Reducing Dtol can be regarded as increasing the sensitivity to differences between compositions. A series of Reactor Compositions that are regarded as a single Persistent State when a particular value of Dtol is used may be separated out into different states if the value of Dtol is reduced.

It is possible that R(t) varies cyclically, such that it traverses a large region in the space of possible compositions, but returns periodically to a composition that is close to (ie within Dtol of) the original composition. This situation can also be regarded as a Persistent State.

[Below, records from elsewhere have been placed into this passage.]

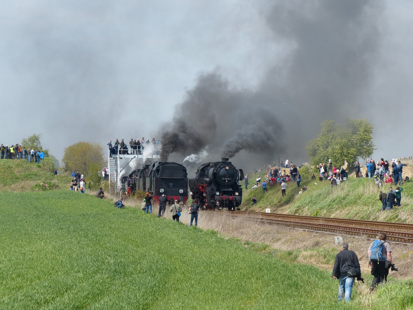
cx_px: 206
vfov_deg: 8.7
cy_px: 155
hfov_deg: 11.6
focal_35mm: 170
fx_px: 2028
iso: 100
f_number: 4
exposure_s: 1/800
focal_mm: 30.6
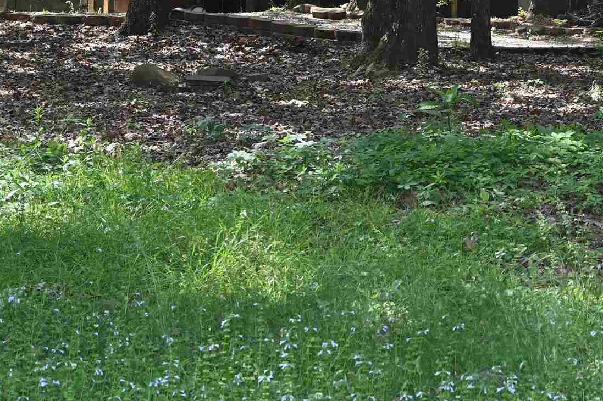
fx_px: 2109
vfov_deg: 10.7
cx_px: 602
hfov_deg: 16.0
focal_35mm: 126
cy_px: -53
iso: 160
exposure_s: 1/125
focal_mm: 45
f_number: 5.6
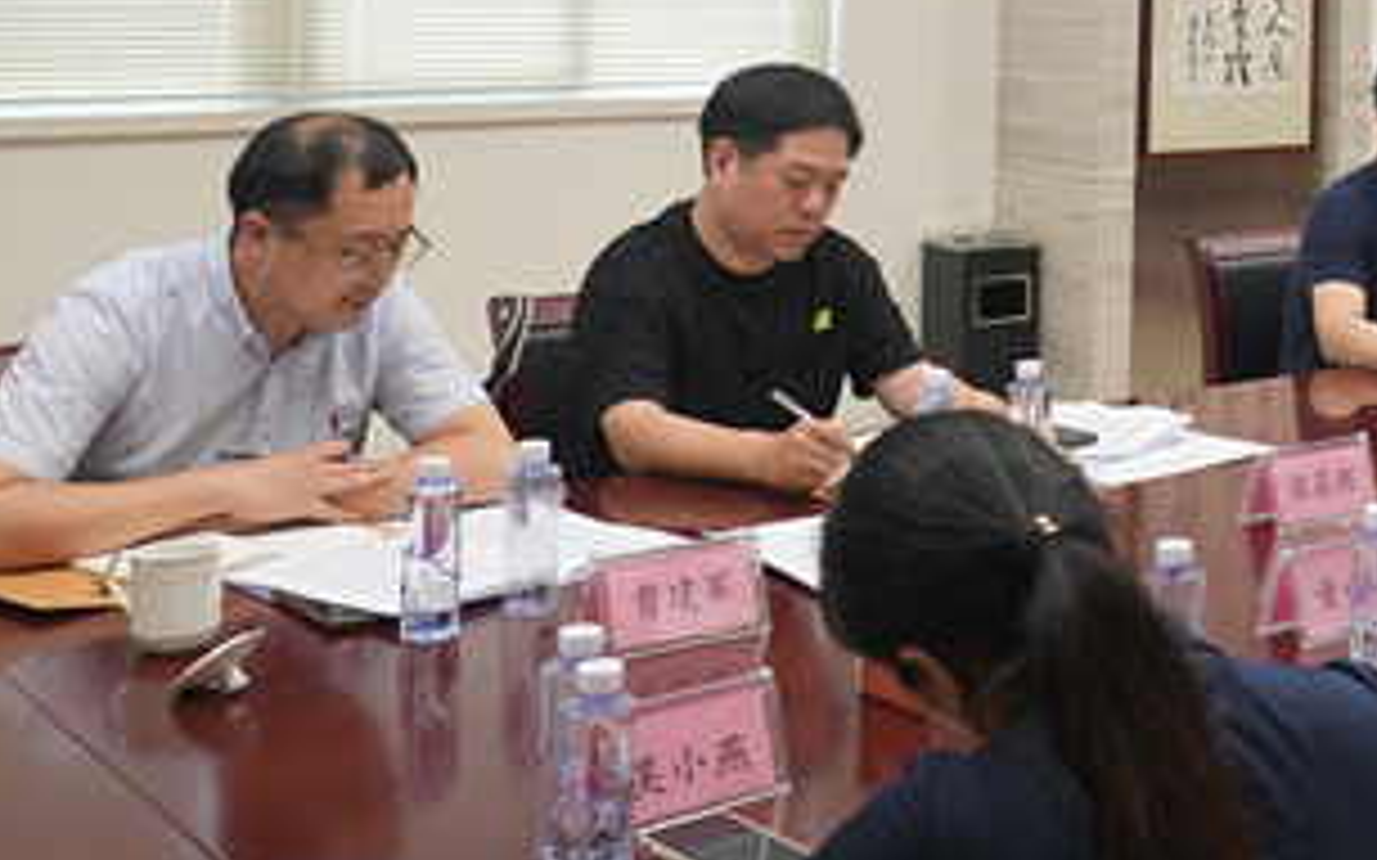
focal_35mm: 64
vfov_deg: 19.5
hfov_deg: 29.6
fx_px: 2401
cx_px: 1422
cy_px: -52
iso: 640
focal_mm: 24
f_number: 5
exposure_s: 1/30
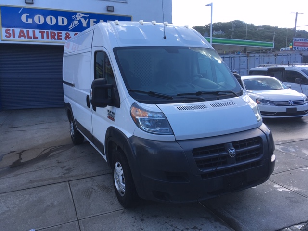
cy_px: 116
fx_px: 258
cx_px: 154
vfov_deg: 48.2
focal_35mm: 29
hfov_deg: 61.7
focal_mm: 4.15
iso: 25
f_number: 2.2
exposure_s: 1/390
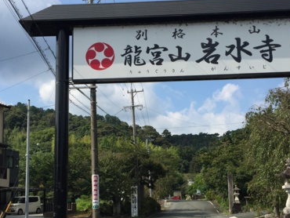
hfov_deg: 40.4
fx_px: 394
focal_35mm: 47
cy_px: 145
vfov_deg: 30.7
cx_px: 147
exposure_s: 1/2639
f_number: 2.2
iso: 32
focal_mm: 4.15
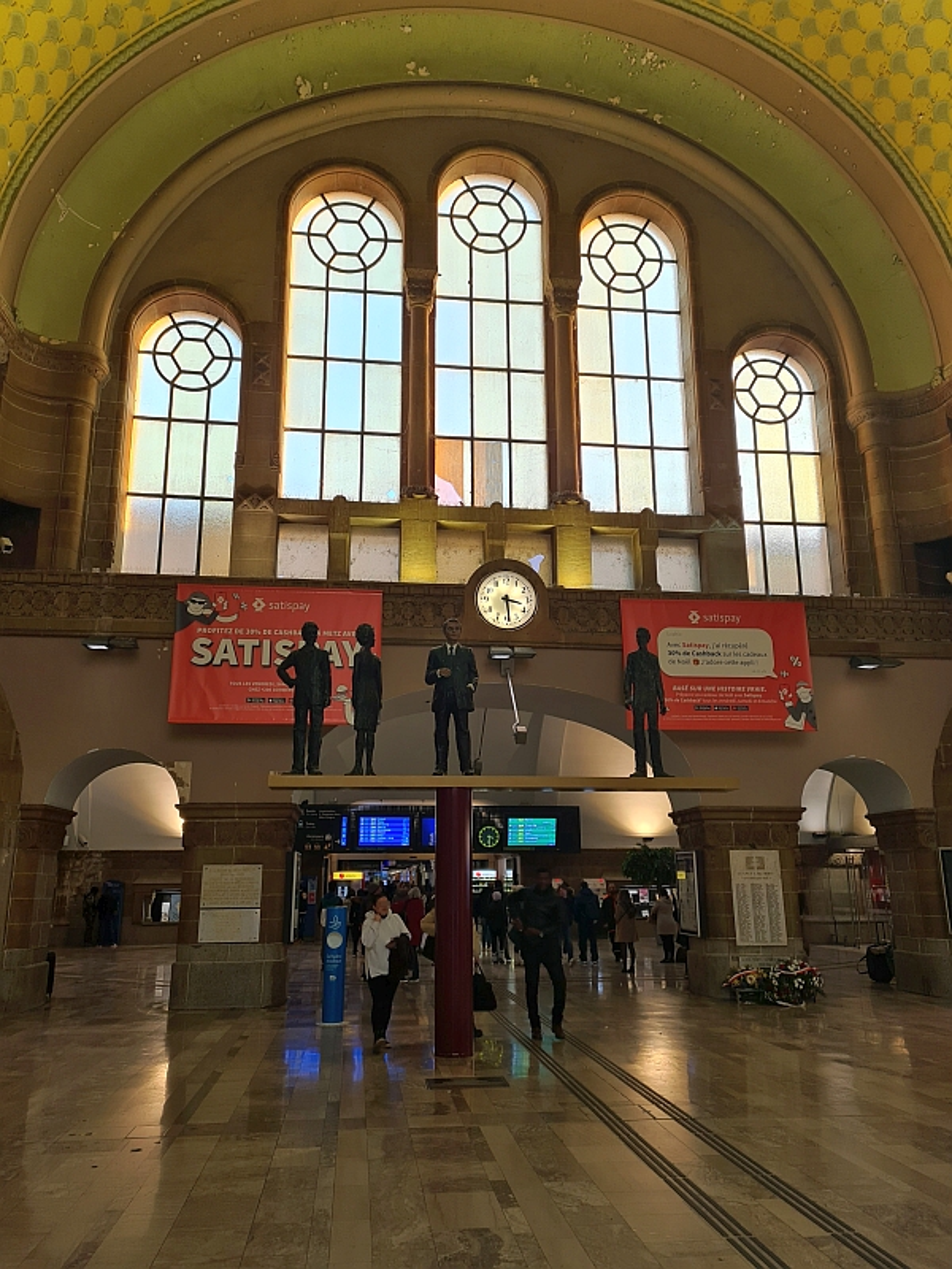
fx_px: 953
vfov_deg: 67.3
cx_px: 476
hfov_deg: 53.1
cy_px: 634
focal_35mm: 26
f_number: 1.8
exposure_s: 1/101
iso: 50
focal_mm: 5.4
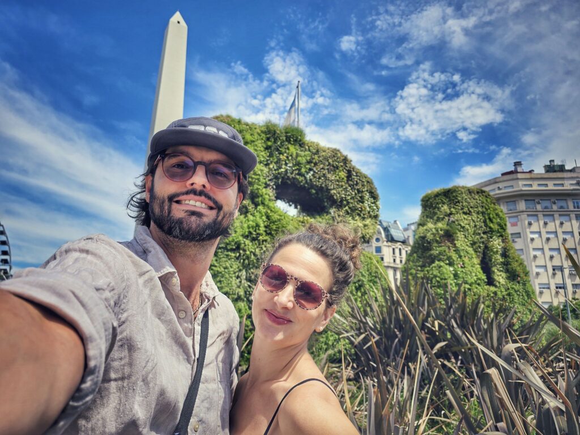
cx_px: 290
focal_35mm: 23
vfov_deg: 58.9
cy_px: 218
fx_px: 385
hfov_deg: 73.9
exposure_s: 1/654
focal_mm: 6.3
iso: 12
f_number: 1.7
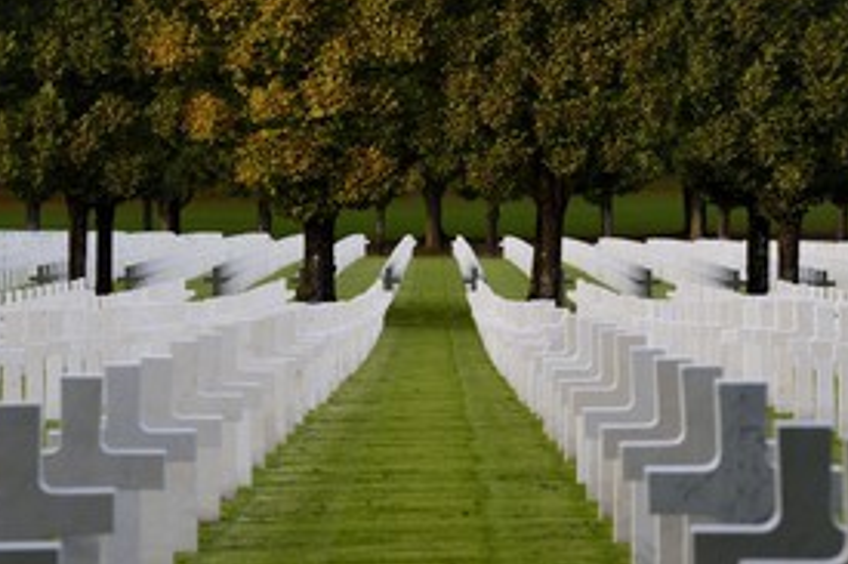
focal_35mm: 306
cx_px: 401
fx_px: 7203
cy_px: 136
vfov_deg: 4.5
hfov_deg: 6.7
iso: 400
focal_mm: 200
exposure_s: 1/125
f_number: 10
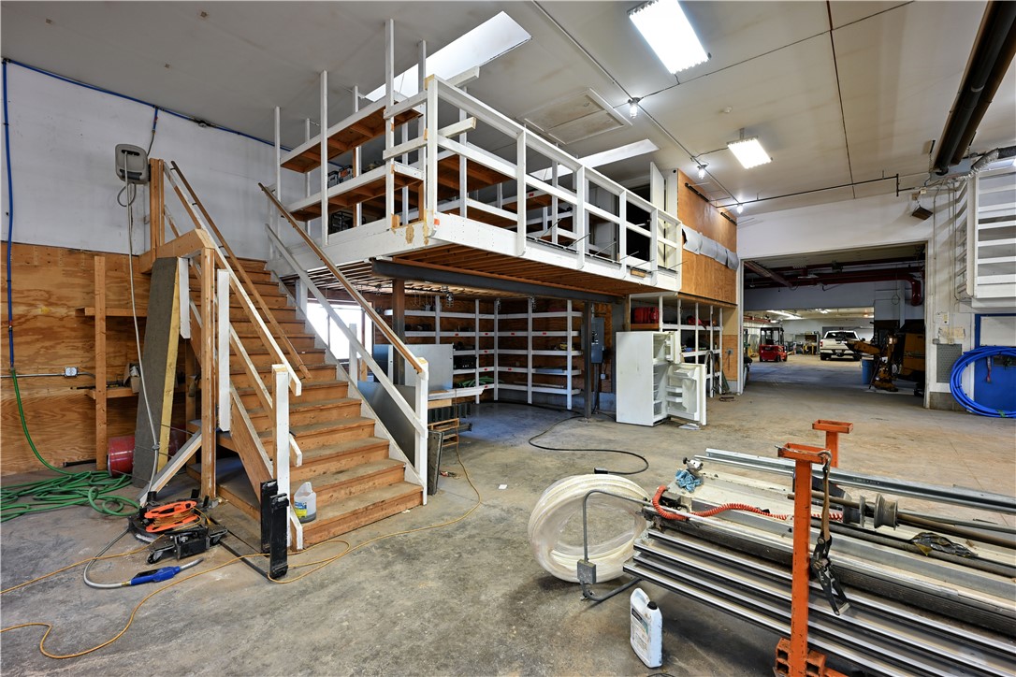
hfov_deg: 98.5
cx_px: 508
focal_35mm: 16
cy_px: 338
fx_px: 437
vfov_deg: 75.5
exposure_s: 1/15
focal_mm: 15.5
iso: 250
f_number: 5.6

The Manhattan Plot in SimSoup

In order to provide a mechanism enabling recognition and discrimination of Persistent States, a 'Manhattan Plot' facility has been added to SimSoup.

An example plot is included in the figure above. Each point on the triangular plot indicates the normalised Manhattan Distance between Reactor Compositions at times 'Base Time' (y axis) and 'Time' (x axis). A light tone signifies a low distance between the two Instantaneous States. Darker tones signify larger distances.

Two light toned points along a horizontal section have similar Reactor Compositions. 'Sensitivity' determines the darkness of the display for a particular distance. Increasing Sensitivity increases the darkness for a particular value of Manhattan Distance. At Sensitivity = 10, the plot has maximum darkness for any distance above one tenth of the maximum possible distance Dmax, where Dmax is calculated as twice the number of Molecules in the Reactor at 'Base Time'.

The plot can be read as follows. The point Base Time = 100,000, Time = 90,000 (towards the top right of the plot) is light grey. This signifies that the Reactor Compositions at these two times are close. Following a horizontal line leftwards from this point, we see that the plot remains light grey until about Time = 30,000. This signifies that at all times between 30,000 and 90,000, the Reactor Composition was close to that at Time = 100,000. Similarly, if we follow the plot to the right, we can see that at times between 90,000 and 100,000, the Reactor Composition was also close to that at time 100,000.

In short, after time 30,000 the Reactor is in a Persistent State in which the Reactor Composition varies only slightly.

Tracing leftwards beyond Time = 30,000, the plot becomes increasingly dark. This signifies that at these times the Reactor Composition was substantially different to that at Time = 100,000.

Note that while a horizontal line of light tone indicates a (roughly) constant Reactor Composition, a horizontal line of black does not indicate constant state; it simply signifies that the Reactor Compositions re substantially different to that at the Base Time. They may or may not be similar to each other.

In the example plot above, the Reactor Composition is in fact in a considerable state of flux during the period up to Time = 30,000. This can be seen by focusing on the horizontals for Base Time = 30,000 and earlier (bottom left of the figure). These horizontals are black except for all but the latest Times (those that are close to the diagonal). This indicates that whatever Base Time we choose during this period, its Reactor Composition is substantially different to that for earlier times.